TASK PROMPT: Rewrite every one of the records below with "computer keyboard" changed to "keyboard" everywhere it appears and everything else kept the same. Leave the pictures out of your answer.

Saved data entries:
Content starts

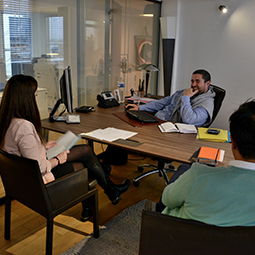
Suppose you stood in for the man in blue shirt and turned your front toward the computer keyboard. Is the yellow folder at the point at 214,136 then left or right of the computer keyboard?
left

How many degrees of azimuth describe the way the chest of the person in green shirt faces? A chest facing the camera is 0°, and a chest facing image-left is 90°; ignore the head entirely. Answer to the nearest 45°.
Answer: approximately 180°

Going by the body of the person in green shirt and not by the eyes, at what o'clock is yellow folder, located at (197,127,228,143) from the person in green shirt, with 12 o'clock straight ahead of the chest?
The yellow folder is roughly at 12 o'clock from the person in green shirt.

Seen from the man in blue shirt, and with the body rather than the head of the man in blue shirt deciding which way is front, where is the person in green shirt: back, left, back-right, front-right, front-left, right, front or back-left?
front-left

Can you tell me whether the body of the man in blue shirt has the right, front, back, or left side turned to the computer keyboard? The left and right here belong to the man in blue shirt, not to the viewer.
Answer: front

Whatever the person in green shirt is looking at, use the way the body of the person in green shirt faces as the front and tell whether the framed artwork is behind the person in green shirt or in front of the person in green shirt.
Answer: in front

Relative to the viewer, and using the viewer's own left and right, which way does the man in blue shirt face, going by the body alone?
facing the viewer and to the left of the viewer

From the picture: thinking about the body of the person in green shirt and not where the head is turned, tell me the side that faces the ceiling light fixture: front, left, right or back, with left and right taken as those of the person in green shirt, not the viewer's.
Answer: front

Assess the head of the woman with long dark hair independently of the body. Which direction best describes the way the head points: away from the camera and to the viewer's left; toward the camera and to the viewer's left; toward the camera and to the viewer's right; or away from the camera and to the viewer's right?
away from the camera and to the viewer's right

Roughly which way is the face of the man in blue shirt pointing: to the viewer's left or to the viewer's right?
to the viewer's left

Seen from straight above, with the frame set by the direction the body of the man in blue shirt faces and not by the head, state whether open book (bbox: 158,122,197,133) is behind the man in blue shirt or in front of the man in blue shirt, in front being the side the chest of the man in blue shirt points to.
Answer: in front

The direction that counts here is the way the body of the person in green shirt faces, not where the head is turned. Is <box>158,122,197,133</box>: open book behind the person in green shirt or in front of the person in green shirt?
in front

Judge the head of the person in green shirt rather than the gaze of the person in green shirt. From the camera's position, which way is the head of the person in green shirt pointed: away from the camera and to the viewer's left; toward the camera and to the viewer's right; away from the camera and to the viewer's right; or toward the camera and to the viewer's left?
away from the camera and to the viewer's left

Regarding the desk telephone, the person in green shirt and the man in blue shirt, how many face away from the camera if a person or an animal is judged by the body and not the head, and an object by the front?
1

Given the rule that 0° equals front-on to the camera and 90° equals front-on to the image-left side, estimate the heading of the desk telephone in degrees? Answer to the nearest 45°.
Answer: approximately 315°

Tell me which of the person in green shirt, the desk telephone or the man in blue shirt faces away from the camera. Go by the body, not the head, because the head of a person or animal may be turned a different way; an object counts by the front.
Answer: the person in green shirt

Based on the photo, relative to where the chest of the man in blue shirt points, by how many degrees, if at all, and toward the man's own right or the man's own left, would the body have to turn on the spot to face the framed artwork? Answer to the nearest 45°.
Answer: approximately 135° to the man's own right
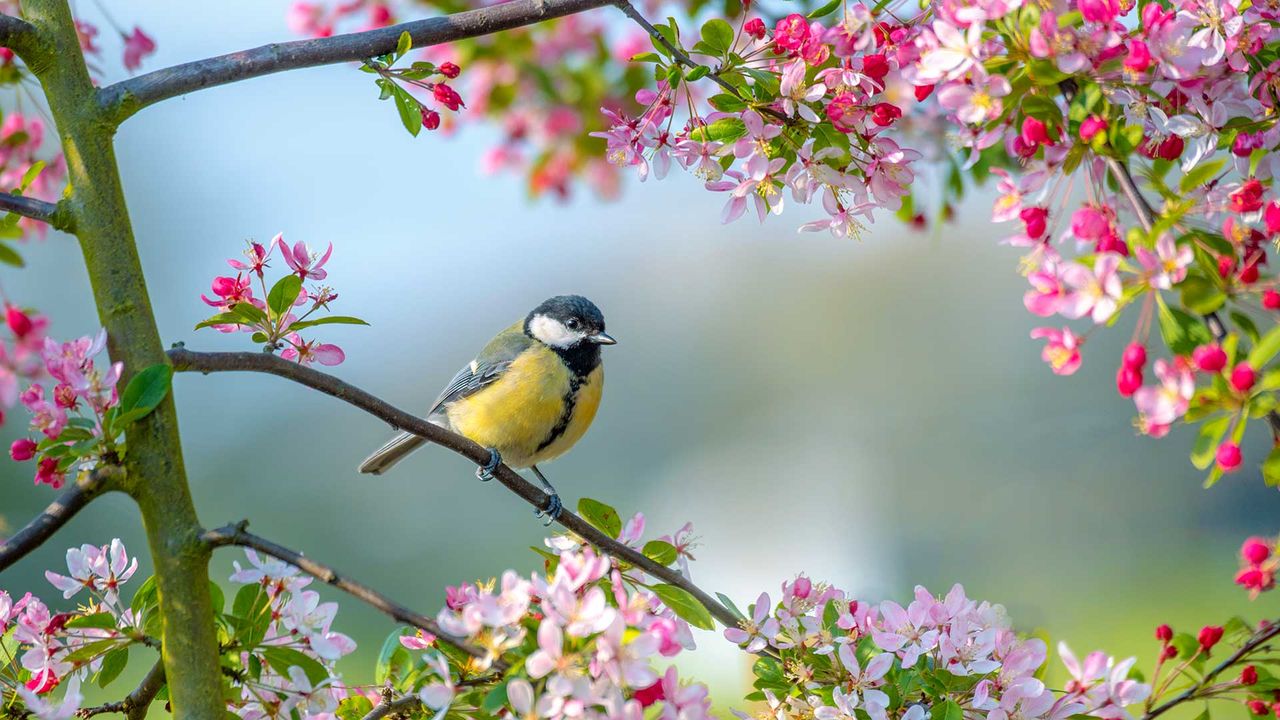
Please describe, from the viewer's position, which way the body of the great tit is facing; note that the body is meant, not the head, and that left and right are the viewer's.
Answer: facing the viewer and to the right of the viewer
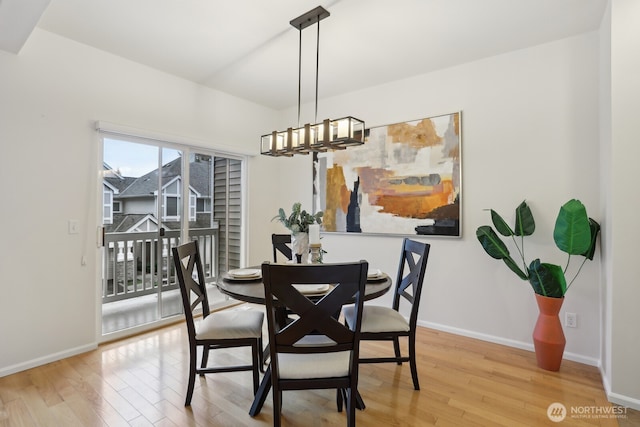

Content ends

OUTPUT OF THE TASK:
Suppose you stood in for the man in blue shirt and turned your front toward the keyboard. Is the yellow folder at the point at 214,136 then left or right of the keyboard?
left

How many degrees of azimuth describe the way the chest of the person in green shirt faces? A chest facing the camera is 0°, and a chest facing image-left is 90°; ignore the head entirely. Answer to the nearest 45°.
Answer: approximately 180°

Going by the body of the person in green shirt and not by the eyes, at what o'clock is yellow folder, located at (197,127,228,143) from the person in green shirt, with 12 o'clock straight ahead of the chest?
The yellow folder is roughly at 12 o'clock from the person in green shirt.

Seen from the man in blue shirt, and with the body rather than the head of the man in blue shirt deciding which way is front, where is the person in green shirt: back, left, back-right, front-right, front-left, right, front or back-left?
front-left

Can you tell me whether the body of the man in blue shirt has the right, front, back, or left side turned to the keyboard? The left and right here belong to the man in blue shirt, not to the viewer.
Answer: front

Whatever the person in green shirt is looking at, use the way the body of the person in green shirt faces as the front and tell whether the framed artwork is behind the person in green shirt or in front of the person in green shirt.
Answer: in front

Relative to the viewer, and using the viewer's own left and right, which way does the man in blue shirt face, going by the body alone?
facing the viewer and to the left of the viewer

From the picture: thinking about the body of the person in green shirt and not where the head is turned, tell me the side that faces the ceiling light fixture: front, left, right or back, with left and right taken as those of the person in green shirt, not the viewer's.
Answer: front

Assess the head of the woman with long dark hair independently of the body. Which direction best describes the way the head points: away from the camera and to the viewer's left; toward the camera and to the viewer's left; toward the camera and to the viewer's right; or away from the camera and to the viewer's right?
away from the camera and to the viewer's right

Roughly which way is the face of the man in blue shirt pointing: to the viewer's left or to the viewer's right?
to the viewer's left

Seen from straight above, with the frame set by the direction the body of the man in blue shirt faces and not by the head, state whether open book (bbox: 158,122,197,133) is behind the man in blue shirt or in front of the man in blue shirt, in front being the side the chest of the man in blue shirt points to.
Answer: in front

The direction that counts here is the way the body of the person in green shirt faces, not where the head is turned. Is <box>158,122,197,133</box>: open book behind the person in green shirt or in front of the person in green shirt?
in front

Judge the head of the person in green shirt rather than the gaze of the person in green shirt. From the camera's position, which way is the head of the person in green shirt pointed: away from the camera and to the viewer's left; toward the camera and to the viewer's right; away from the camera and to the viewer's right; or toward the camera and to the viewer's left?
away from the camera and to the viewer's left

Regarding the desk telephone, the person in green shirt and the man in blue shirt, how many face away from the camera if a person or an animal is judged by the body and not the head, and an object by the front?
1

Given the rule that 0° equals front-on to the camera and 90° equals front-on to the image-left side, estimate the heading of the desk telephone in degrees? Answer to the nearest 45°.
Answer: approximately 315°

Tell me which of the person in green shirt, the desk telephone or the man in blue shirt faces away from the camera. Go by the body, not the head, because the head of a person or animal may be turned a different way; an object counts by the front.
Answer: the person in green shirt

Based on the photo, relative to where the chest of the man in blue shirt points, by how many degrees, if at all, and toward the man's own right or the man's own left, would the body have to turn on the spot to face the framed artwork? Answer to the nearest 45°.
Answer: approximately 135° to the man's own right
Please describe, from the viewer's position, which way the body of the great tit is facing; note that the body is meant, not the head, and that left and right are the viewer's.
Answer: facing the viewer and to the right of the viewer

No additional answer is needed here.